‘Marshalltown Strong’ car inspires hope

T-R PHOTO BY EMILY BLOBAUM - Following the tornado, Bill Channell purchased a former police vehicle and wrapped it with Marshalltown Strong-related information.

Bill Channell witnessed debris fly through the air as he stood in front of his garage along Marion Street, watching the tornado destroy nearby businesses and homes. He said while the sights of the destruction remain clear in his mind, he can’t remember any sounds.

“My house was one of the first properties on the north side of town to be hit by the tornado that came in from the northwest,” he said. “Shortly after recovering from the shock, I saw one highway patrolman on the corner of Third Avenue and Marion that was desperately trying to control (traffic).”

Channell sprang into action.

“I walked up to the patrolman saying something of the sort ‘I don’t want to bother you, but I have a retired police car’ and he said ‘I know, go get it.'”

In 2016, Channell purchased a retired police car locally that once belonged to the Toledo Police Department. He lost track of how much it cost to fix the car up, but at that moment, he could think of only one good use for it: helping first responders navigate the busy intersection — sorting emergency personnel from spectators.

T-R PHOTO BY EMILY BLOBAUM - Following the tornado, Bill Channell purchased a former police vehicle and wrapped it with Marshalltown Strong-related information.

“I have known Bill approximately 25 years, acquainted through church and community. I have known his heart to be in the right place and witnessed his willingness to support his neighborhood and Marshall County public safety in general,” Marshall County Sheriff Steve Hoffman said. “Knowing that Bill stepped up to assist during the tornado crisis fits the character of the man that I have come to know.”

Channell was first stationed at the corner of Third Avenue and Marion Street, then asked to go to Lincoln Street and Third Street and then headed back over to the area of the then-decimated Third Avenue Casey’s.

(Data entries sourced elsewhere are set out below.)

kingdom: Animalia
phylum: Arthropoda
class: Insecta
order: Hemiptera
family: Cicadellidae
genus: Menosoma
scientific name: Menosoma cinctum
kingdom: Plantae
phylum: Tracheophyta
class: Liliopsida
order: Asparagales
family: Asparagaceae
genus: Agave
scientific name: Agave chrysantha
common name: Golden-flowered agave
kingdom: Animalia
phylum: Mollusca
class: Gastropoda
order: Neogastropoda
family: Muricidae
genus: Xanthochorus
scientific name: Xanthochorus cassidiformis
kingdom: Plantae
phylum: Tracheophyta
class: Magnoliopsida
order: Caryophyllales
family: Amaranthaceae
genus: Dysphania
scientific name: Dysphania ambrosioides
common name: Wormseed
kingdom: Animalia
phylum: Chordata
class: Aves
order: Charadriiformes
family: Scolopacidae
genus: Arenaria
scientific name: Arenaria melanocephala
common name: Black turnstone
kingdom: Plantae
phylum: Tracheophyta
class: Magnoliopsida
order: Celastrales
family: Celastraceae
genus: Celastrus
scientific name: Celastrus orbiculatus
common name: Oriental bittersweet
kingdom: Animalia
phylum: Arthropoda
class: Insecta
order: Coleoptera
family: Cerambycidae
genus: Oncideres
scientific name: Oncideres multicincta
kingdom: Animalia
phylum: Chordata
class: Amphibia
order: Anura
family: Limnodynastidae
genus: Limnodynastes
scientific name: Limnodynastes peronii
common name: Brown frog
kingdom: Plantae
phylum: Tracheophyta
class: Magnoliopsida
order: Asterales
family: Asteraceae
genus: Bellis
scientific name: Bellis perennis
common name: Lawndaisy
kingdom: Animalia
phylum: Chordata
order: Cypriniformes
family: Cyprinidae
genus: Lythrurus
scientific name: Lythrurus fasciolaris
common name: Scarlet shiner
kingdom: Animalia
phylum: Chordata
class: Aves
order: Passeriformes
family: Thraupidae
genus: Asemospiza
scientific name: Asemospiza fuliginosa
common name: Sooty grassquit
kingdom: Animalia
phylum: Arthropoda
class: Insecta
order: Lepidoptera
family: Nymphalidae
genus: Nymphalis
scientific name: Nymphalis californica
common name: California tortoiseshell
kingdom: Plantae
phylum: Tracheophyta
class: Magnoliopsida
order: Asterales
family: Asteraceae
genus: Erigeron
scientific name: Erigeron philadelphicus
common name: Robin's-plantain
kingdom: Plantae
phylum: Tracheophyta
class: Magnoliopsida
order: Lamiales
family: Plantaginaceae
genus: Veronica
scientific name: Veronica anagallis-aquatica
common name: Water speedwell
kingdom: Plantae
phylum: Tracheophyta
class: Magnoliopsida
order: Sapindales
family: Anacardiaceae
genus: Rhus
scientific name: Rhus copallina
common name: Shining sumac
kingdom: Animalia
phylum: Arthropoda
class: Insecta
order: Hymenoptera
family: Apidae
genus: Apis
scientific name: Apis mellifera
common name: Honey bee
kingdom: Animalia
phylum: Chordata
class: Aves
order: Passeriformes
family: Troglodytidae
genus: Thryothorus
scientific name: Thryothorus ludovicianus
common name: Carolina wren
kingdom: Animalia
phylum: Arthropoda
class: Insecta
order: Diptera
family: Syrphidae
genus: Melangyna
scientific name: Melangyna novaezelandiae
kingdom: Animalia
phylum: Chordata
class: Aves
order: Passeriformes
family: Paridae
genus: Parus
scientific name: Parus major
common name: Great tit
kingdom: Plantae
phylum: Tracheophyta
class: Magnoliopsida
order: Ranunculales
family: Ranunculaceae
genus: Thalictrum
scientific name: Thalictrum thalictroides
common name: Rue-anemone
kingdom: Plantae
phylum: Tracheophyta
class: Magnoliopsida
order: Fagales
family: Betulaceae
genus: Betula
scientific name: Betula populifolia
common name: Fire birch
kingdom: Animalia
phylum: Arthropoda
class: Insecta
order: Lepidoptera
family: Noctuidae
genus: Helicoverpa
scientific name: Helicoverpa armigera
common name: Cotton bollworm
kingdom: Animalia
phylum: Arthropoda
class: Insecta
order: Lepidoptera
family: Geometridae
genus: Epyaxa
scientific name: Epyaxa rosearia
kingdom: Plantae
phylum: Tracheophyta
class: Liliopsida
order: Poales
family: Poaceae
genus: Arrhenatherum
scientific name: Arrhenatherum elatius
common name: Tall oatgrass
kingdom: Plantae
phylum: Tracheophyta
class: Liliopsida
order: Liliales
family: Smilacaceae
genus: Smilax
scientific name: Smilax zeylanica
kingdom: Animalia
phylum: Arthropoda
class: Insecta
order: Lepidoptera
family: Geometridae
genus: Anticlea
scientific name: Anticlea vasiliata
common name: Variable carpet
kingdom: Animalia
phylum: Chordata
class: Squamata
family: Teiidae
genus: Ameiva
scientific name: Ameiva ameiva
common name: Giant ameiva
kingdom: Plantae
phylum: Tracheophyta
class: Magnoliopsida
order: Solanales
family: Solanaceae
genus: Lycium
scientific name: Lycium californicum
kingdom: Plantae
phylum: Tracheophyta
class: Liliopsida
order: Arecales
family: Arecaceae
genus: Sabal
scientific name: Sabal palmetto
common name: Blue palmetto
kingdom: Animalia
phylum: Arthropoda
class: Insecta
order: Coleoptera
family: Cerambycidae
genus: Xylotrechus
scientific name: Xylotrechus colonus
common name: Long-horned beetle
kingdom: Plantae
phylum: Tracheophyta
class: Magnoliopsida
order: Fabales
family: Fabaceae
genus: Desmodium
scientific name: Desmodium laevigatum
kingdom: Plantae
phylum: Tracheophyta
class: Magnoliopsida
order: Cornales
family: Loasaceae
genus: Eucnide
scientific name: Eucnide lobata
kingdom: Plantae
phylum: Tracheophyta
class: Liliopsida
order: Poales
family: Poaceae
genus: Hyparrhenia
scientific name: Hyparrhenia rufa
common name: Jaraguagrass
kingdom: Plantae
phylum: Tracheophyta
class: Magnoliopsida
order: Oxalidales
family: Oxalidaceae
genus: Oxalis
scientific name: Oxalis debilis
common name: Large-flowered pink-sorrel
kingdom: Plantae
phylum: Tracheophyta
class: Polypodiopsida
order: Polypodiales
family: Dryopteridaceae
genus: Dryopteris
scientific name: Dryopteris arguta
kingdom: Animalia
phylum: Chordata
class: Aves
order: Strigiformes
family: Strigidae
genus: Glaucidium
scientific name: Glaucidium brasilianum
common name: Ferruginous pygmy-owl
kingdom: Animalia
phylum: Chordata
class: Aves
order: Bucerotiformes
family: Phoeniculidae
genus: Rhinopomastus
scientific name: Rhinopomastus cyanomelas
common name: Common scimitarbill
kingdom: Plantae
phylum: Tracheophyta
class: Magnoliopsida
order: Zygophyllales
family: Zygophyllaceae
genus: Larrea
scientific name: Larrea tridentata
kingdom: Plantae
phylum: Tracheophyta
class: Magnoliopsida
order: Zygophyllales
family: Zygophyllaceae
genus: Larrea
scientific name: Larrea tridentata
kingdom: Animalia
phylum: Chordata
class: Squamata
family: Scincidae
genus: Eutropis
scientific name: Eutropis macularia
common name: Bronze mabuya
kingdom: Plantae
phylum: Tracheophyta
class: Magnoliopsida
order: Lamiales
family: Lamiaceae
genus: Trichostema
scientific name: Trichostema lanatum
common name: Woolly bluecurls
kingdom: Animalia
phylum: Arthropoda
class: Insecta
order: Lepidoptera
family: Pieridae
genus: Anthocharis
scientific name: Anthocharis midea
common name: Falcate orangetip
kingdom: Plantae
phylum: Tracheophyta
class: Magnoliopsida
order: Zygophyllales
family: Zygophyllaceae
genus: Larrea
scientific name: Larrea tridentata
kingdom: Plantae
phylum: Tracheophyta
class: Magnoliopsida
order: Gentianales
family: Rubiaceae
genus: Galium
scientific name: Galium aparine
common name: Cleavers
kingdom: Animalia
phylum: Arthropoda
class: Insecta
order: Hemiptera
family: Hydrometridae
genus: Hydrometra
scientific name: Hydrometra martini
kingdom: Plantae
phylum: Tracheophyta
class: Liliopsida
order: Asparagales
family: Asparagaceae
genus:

“I learned that night to respect law enforcement a lot more than I ever had before. I had no idea how much they had to go through with people,” Channell said. “I don’t remember how long that night I worked but it was as long as I could, since I’m disabled.”

Channell lives with the residual effects of bone cancer. He’s been on disability for about six years, having to retire from his handyman business.

Originally, he intended the retired police car to be used as a second vehicle for himself — decked out with pro-law enforcement decal.

“The body was in real, real rough shape, smashed in the front and smashed in the rear with not a straight panel anywhere on it,” he said.

He took the vehicle to Iowa Central Community College in Fort Dodge where students put in free labor to repair it. He just had to pay for parts.

“It started out being a support-your-local-police project, and in the midst of all this, decided it had to be broadened,” he said.

Back in Marshalltown, Channell had S&S Auto Body & Frame do the remainder of the work, charging a fraction of what it normally would cost because of the cool concept of Channell’s project. He then got in touch with the Sign Shop to put the finishing touches on the police car to incorporate the “Marshalltown Strong” theme.

The car is a colorful homage to law enforcement and first responders, complete with a nod to his love for sheltie dogs.

But Channell’s involvement with tornado relief extended past July 19, 2018. As a licensed pastor, he’s provided spiritual counseling to those still hurting. He also donated many of his construction tools and supplies to those needing to get their homes back in livable condition.

“Being on disability, it took me three years to do this (car project) with donations and I mortgaged my house,” he said.

Channell drives the car on occasion. He plans to enter it in this year’s Oktemberfest parade and any local car shows.

“I know he has been excited to show his car memorializing and honoring the coordinated emergency response of Fire, EMS and law enforcement,” Hoffman said.